----- Supplied records

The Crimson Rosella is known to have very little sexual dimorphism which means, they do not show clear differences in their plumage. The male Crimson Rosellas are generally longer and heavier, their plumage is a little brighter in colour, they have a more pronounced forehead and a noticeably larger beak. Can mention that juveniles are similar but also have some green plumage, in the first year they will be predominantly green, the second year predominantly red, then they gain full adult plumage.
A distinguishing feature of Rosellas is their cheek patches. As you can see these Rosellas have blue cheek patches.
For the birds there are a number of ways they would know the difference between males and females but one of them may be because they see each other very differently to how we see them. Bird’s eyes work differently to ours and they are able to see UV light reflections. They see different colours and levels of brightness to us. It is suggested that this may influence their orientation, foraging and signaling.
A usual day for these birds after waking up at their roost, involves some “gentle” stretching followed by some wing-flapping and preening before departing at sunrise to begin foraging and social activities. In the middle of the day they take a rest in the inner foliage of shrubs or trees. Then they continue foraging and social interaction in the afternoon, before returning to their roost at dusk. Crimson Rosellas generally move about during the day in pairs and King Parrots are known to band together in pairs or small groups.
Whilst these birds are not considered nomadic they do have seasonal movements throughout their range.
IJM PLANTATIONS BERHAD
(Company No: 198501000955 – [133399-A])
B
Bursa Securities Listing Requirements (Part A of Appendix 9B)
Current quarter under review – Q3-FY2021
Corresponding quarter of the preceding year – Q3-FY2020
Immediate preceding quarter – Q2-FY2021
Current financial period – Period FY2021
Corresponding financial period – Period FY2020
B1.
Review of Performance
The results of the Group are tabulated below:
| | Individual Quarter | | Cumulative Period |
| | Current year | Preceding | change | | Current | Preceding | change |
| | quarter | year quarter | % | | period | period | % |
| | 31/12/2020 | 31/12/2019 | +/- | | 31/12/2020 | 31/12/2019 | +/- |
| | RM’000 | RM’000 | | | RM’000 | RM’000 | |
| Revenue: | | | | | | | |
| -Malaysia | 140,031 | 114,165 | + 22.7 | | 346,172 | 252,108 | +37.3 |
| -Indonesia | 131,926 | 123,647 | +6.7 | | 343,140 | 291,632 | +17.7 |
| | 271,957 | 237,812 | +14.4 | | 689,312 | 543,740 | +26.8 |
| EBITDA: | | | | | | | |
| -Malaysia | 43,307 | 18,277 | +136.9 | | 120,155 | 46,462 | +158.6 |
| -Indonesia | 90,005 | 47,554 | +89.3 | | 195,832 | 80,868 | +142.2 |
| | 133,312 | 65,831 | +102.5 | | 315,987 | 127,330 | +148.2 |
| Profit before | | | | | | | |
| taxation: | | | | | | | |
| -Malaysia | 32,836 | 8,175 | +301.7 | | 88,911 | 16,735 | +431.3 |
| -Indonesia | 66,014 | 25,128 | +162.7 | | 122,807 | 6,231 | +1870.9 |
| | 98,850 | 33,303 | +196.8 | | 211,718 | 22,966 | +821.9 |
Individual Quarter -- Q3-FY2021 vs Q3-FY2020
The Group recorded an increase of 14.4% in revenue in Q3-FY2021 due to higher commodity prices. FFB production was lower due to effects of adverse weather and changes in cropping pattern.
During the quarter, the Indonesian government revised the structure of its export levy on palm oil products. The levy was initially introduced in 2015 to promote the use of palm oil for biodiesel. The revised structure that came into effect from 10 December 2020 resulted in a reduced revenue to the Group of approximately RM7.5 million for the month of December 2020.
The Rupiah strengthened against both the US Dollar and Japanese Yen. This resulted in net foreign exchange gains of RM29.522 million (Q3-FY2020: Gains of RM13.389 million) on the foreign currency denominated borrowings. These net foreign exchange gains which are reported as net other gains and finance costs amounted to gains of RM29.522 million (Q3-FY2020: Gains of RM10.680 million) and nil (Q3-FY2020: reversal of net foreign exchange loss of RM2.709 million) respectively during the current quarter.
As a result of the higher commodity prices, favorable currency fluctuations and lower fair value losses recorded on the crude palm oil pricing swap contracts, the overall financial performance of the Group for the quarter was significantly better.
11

----------

### Your instructions
Gather from the entries above all lines that include the string "financial".

### Completed exercise
Current financial period – Period FY2021
Corresponding financial period – Period FY2020
As a result of the higher commodity prices, favorable currency fluctuations and lower fair value losses recorded on the crude palm oil pricing swap contracts, the overall financial performance of the Group for the quarter was significantly better.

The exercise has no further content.